Following delays because of legal challenges, GSA this week awarded a 15-year contract to Washington-based Concur Technologies Inc. The company replaces three contractors that have provided government travel services under a 10-year contract that expires in November 2013.
GSA has promised that the new cloud-based system — which will look much like Travelocity and Orbitz — will be easier to navigate, offer a better display of pricing options and offer green travel alternatives such as Web-based conferencing.
That is welcome news to Bureau of Reclamation employee Marcia Jones. Though an infrequent traveler, she isn’t immune to the headaches of booking business trips through the current system.
While booking a flight from Denver to Boise, Idaho, the system forced her to select flights under the government’s prenegotiated rates, which would have taken an extra day of travel. Colleagues have been left in a bind after booking recommended hotels in rural areas that had gone out of business or closed due to natural disasters, she said.
“Trying to make adjustments is nearly impossible,” said Jones, whose agency uses GovTrip, one of three systems currently available.
Concur Technologies has more than 18 million users across major financial and auto manufacturing companies and other industries. Each year, it processes 55 million transactions worth more than $50 billion in travel and expense spending, according to Concur.
The GSA contract has a three-year base period and three four-year options, which could total $1.4 billion if all options are exercised and the system is used at all agencies.
Services will include travel planning and authorization and expense reimbursements. The company also offers a mobile application for feds to create and approve expense reports, book flights and hotels and do other tasks while traveling.
Most of a traveler’s expense report will be populated for him, based on charges to his government-issued credit card, Rajeev Singh, Concur president and chief operating officer, said in an interview.

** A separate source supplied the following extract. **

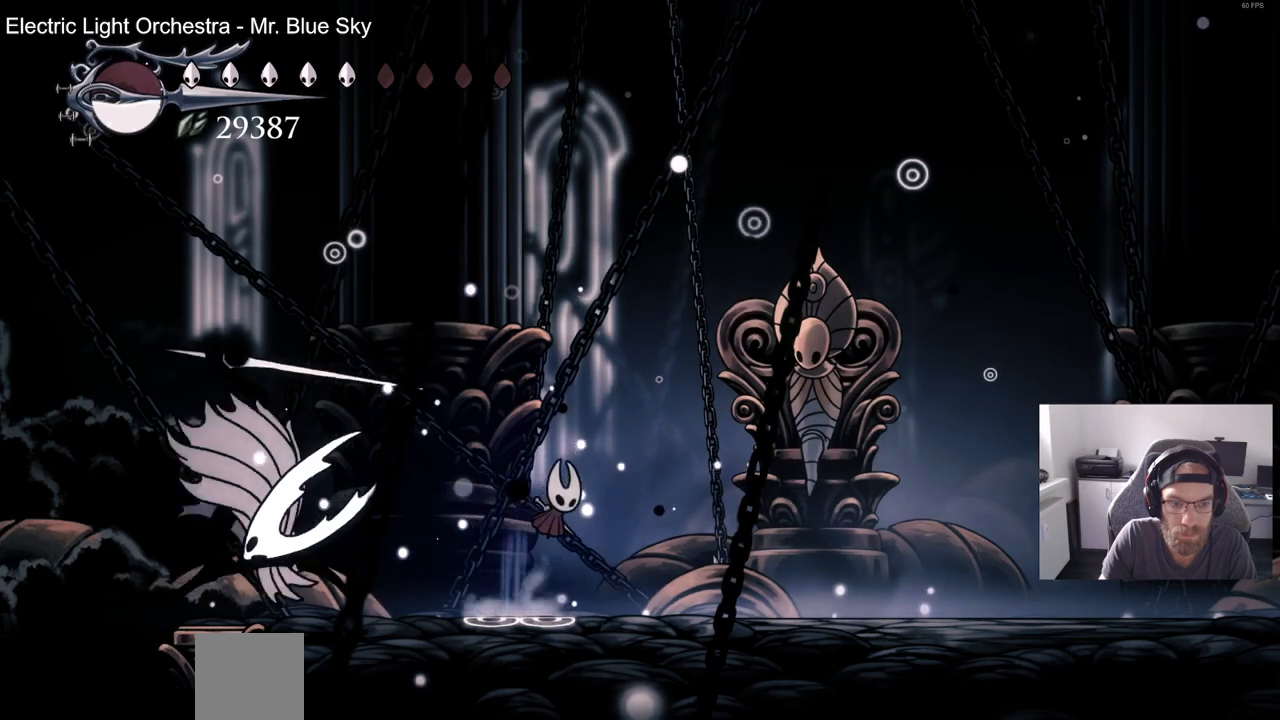
{"buttons": ["DPAD_LEFT"], "left_stick": "center", "right_stick": "center", "events": [[50, "SQUARE", "down"], [217, "SQUARE", "up"], [283, "CROSS", "up"], [400, "DPAD_RIGHT", "up"], [433, "DPAD_DOWN", "up"], [433, "DPAD_LEFT", "down"]]}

The system will provide hotel and other recommendations based on past travel preferences to streamline searches, Singh said. Government rates will be listed prominently.
Federal employees have frequently griped about their current travel booking systems. Customer satisfaction ratings in 2010 for the current systems ranged from 49.5 on a scale of zero to 100 for GovTrip, operated by Northrop Grumman Mission Systems, to 51.5 for E2 Solutions, operated by CWT Sato Travel. FedTraveler, from HP Enterprise Services LLC, scored 50.7.
The cost to transition to the new system and the level of complexity and time will vary by agency.
“We are going to reach out to every single civilian agency … that’s covered underneath the terms of this agreement and present them with a strategy to move,” Singh said.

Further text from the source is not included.